Does a secret sale of a patented invention that occurred before the filing of a patent application count as invalidating prior art? That question was the recent focus of oral arguments before the Supreme Court recently in the case of Helsinn Healthcare S.A. v. Teva Pharmaceutical USA.
Before the passage of the America Invents Act (“AIA”) in 2011, the question had been well settled. Section 102 of the Patent Act, defining conditions for patentability, stated that a person was entitled to a patent for an invention unless the invention was “in public use or on sale in this country, more than one year prior to the date of application for patent…” Courts interpreted that any form of the sale, public or private, of the invention that occurred one year before the filing date of the patent application would qualify as invalidating prior art, creating an “on-sale bar” for patentability.
With the passage of the AIA, Section 102 was amended to state that a person would be entitled to a patent unless the claimed invention “was in public use, on sale, or otherwise available to the public” more than a year “before the effective filing date” of the application.[1] (Emphasis added). The addition of the italicized portion has led to speculation as to whether or not the sale has to be disclosed to the public in order to trigger the on-sale bar. Helsinn gives the Supreme Court the first opportunity to answer the question.
Helsinn entered into a confidential agreement with a third party for the marketing and distribution of Helsinn’s pharmaceutical product. The agreement, which did disclose patented subject matter, was executed well more than a year before Helsinn filed the patent applications that ultimately issued into the patents asserted against Teva. Teva challenged the validity of the patents, arguing the on-sale bar was triggered based upon the earlier private sale between Helsinn and the third party distributor. The Court of Appeals for the Federal Circuit agreed with Teva, finding that the private sale qualified as invalidating prior art. Helsinn subsequently appealed to the Supreme Court.
During oral arguments heard last month, counsel for Helsinn argued that the section 102 amendments made it clear that for a sale to invalidate a patent, the sale had to be made publicly. Helsinn pointed to the other public examples of prior art surrounding this portion of the statute, as well as made a distinction between “sale” (not found in the statute) and on sale (found in the statute), with the later implying availability to the public. Helsinn’s counsel went further and stated that the “or otherwise available to the public” was included as a catch-all phrase to eliminate any doubt to the interpretation.[2]
Counsel for Teva disagreed with Helsinn’s position, arguing that “on sale” has an establishing meaning as including all sales, public and private. Teva’s counsel went on further to state that the catch-all phrase wasn’t meant to change the meaning of on-sale, but to add a new category of invalidating art.
The Justices did not make it easy to determine how the Court will apply the on-sale bar. Chief Justice Roberts (“If something’s on sale, it doesn’t have to be on sale to everybody. It could be just I’m going to sell something to you”) and Justices Kavanaugh (“You don’t think it would have been easier to just change it directly” as opposed to having a catch-all phrase to imply availability) and Sotomayor (the amendment should have stated “on sale to the public”) all made statements indicating that the on-sale bar applies to all sales, private and public. However, Justices Alito (if on sale meant publicly and privately, and was written that way, then the catch all phrase otherwise available to the public “would be nonsense”) and Kagan had statements that leaned in the other direction.
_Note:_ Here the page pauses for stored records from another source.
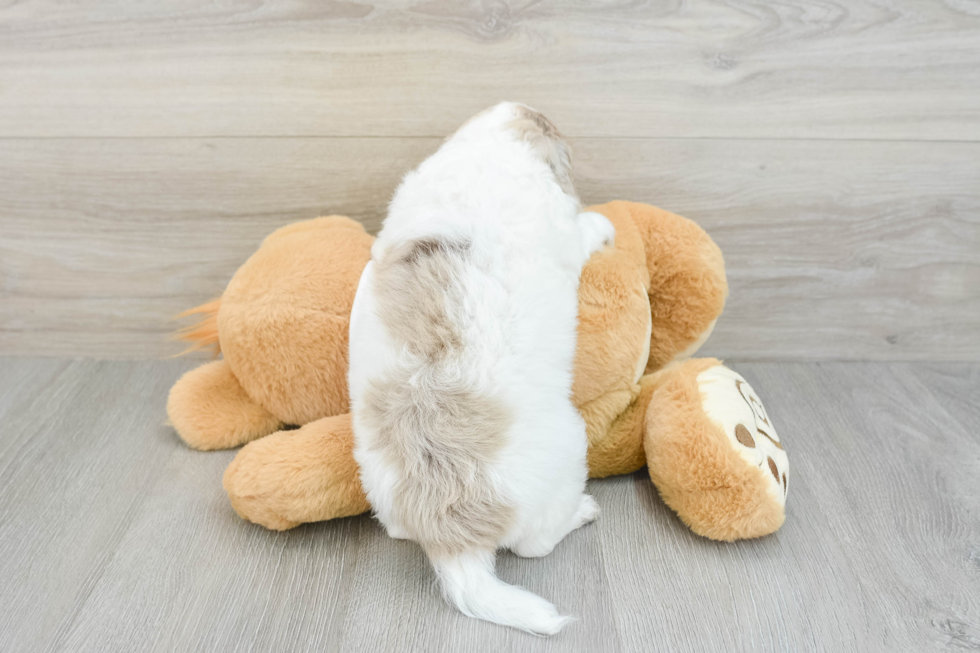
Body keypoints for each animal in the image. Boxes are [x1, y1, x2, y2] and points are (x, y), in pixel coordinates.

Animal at [350, 103, 612, 636]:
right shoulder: (563, 229)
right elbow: (582, 229)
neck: (488, 148)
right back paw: (583, 512)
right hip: (567, 456)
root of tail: (453, 540)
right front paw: (602, 223)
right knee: (536, 545)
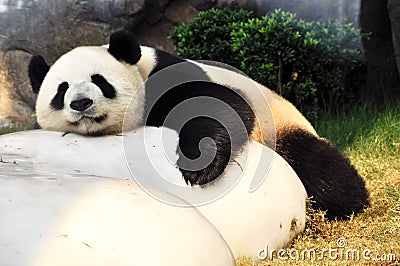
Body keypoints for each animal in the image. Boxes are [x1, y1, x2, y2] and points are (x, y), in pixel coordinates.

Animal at [28, 29, 370, 220]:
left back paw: (349, 201)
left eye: (100, 81)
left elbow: (215, 104)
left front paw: (199, 165)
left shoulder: (165, 75)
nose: (81, 103)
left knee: (318, 166)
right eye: (61, 90)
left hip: (280, 125)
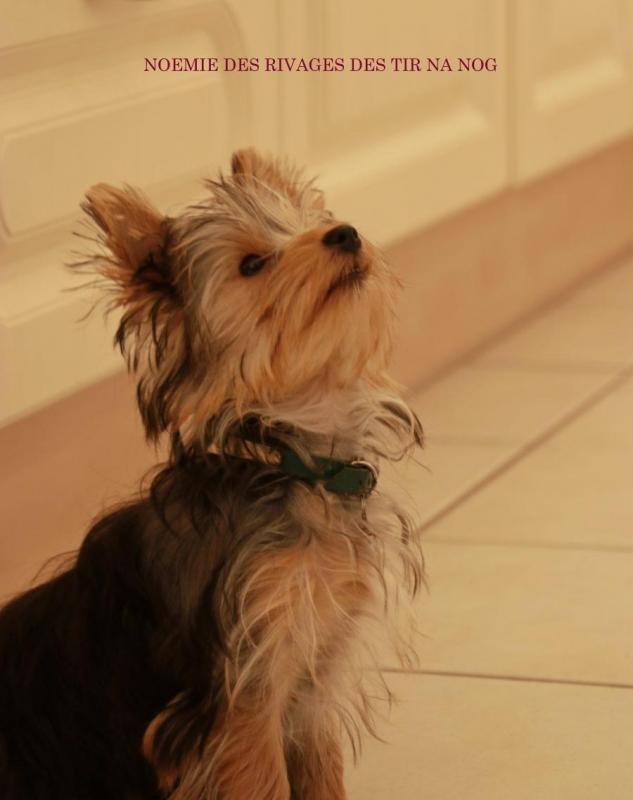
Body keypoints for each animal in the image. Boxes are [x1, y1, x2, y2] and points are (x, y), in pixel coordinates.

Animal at [0, 148, 424, 799]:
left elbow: (321, 773)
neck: (298, 461)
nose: (346, 233)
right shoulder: (241, 696)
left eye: (312, 222)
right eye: (252, 264)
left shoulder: (314, 671)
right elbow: (263, 781)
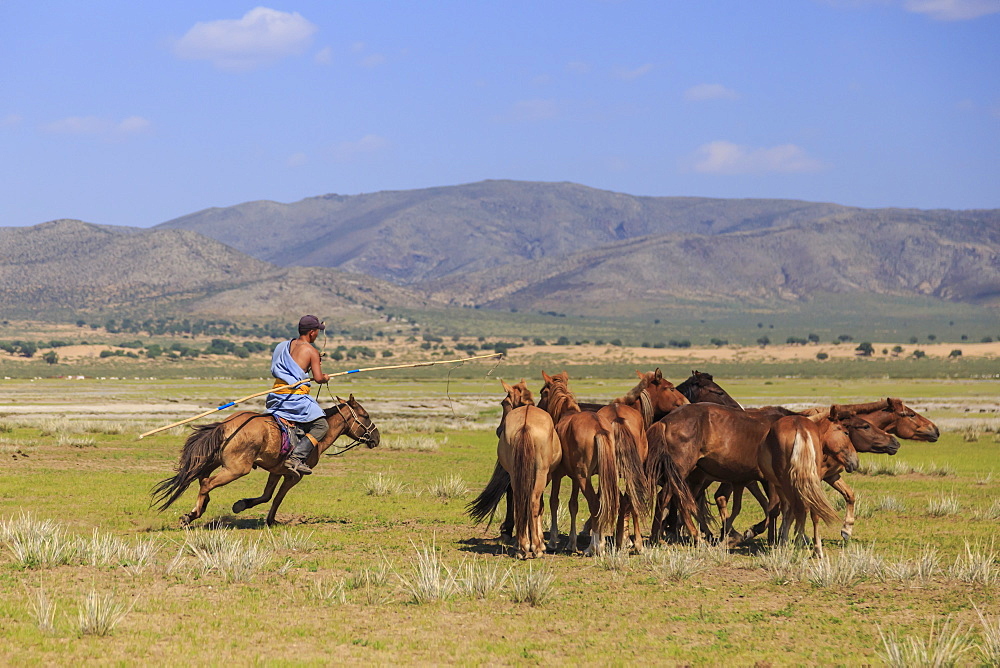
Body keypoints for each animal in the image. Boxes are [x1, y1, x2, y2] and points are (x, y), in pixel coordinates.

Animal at [151, 396, 378, 528]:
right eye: (365, 415)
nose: (376, 438)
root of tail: (226, 425)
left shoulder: (276, 471)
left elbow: (267, 495)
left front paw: (242, 504)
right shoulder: (294, 476)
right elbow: (277, 498)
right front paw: (270, 520)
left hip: (212, 462)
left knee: (201, 480)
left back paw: (195, 512)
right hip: (236, 469)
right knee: (207, 483)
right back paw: (194, 514)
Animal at [494, 380, 560, 560]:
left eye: (503, 403)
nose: (498, 430)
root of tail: (525, 425)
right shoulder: (546, 476)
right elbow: (541, 506)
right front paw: (540, 542)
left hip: (515, 474)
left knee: (519, 501)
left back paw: (522, 546)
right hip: (541, 474)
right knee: (532, 502)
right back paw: (535, 547)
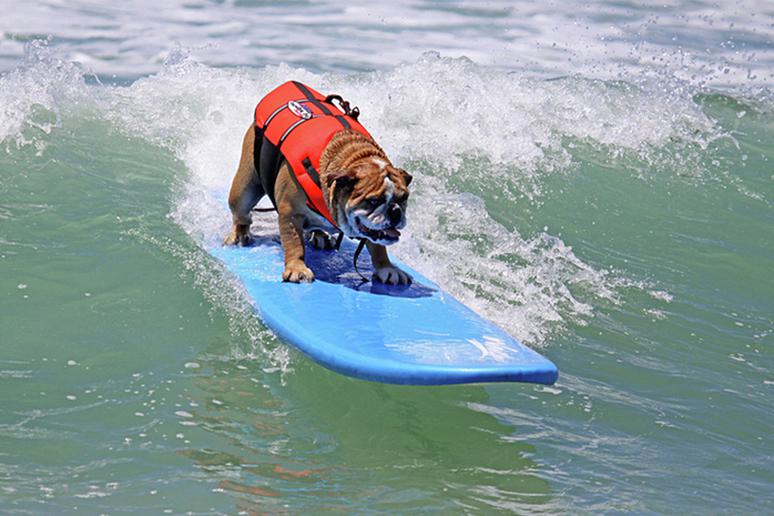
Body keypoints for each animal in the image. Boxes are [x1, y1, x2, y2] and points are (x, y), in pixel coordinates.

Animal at [224, 85, 412, 286]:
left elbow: (378, 246)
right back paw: (239, 235)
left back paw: (320, 234)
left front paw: (387, 268)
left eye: (404, 198)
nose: (395, 211)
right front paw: (297, 268)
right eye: (374, 200)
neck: (355, 157)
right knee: (242, 213)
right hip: (244, 189)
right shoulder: (290, 213)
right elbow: (294, 243)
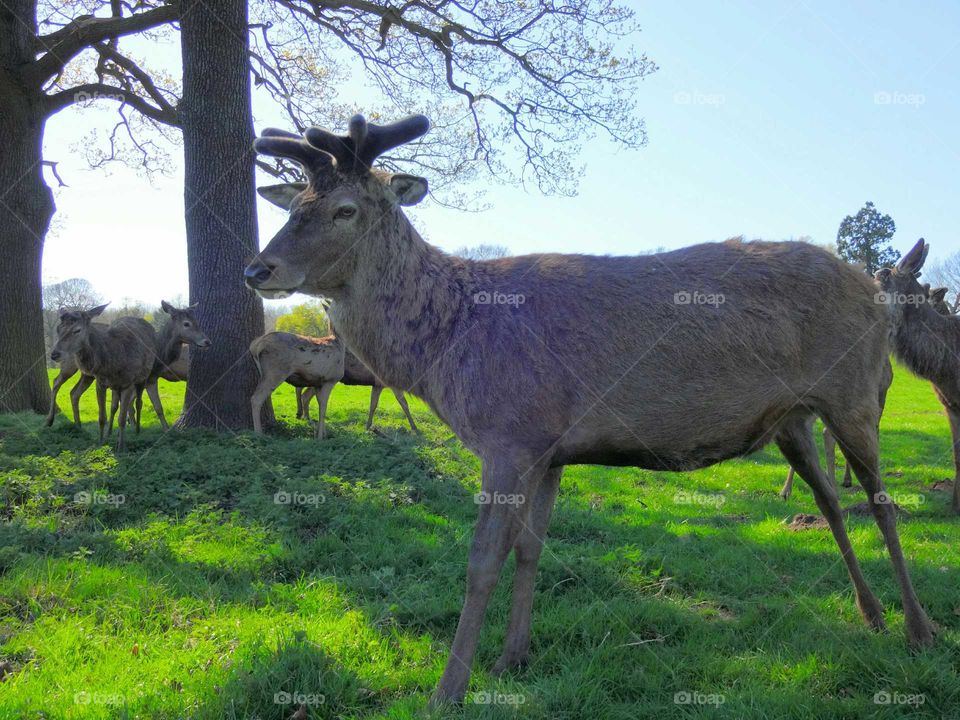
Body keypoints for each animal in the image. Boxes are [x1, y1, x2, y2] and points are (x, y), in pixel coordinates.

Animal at [49, 304, 156, 450]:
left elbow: (122, 418)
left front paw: (120, 447)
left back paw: (137, 431)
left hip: (141, 377)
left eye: (77, 330)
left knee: (138, 403)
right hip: (79, 371)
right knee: (63, 385)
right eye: (58, 329)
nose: (54, 354)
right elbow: (102, 417)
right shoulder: (100, 382)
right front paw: (101, 443)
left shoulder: (128, 383)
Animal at [244, 114, 932, 704]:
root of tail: (876, 292)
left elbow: (481, 561)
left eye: (345, 209)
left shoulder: (508, 434)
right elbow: (530, 549)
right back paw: (871, 613)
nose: (258, 268)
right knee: (830, 500)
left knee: (881, 500)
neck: (445, 351)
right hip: (795, 418)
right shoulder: (548, 449)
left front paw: (449, 688)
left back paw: (918, 628)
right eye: (294, 206)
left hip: (856, 394)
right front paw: (513, 658)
We will see how this turns out when the written opinion is issued, which we should expect sometime in June.
The takeaway is that there is a way to avoid being impacted regardless of the decision reached by the Supreme Court: filing patent applications covering any inventive concept before entering into agreements with third parties regarding the inventive concept.
Matthew Warenzak is a Partner in the Intellectual Property Practice of Smith, Gambrell & Russell, LLP. He is an experienced IP counsel, specializing in the enforcement and procurement of patents for his clients.
[1] 35 U.S.C. § 102(b(1) provides a one year grace period for disclosures made by the inventor himself.
[2] The Solicitor General also presented arguments in support of Helsinn’s position that the on-sale bar did not apply in this situation.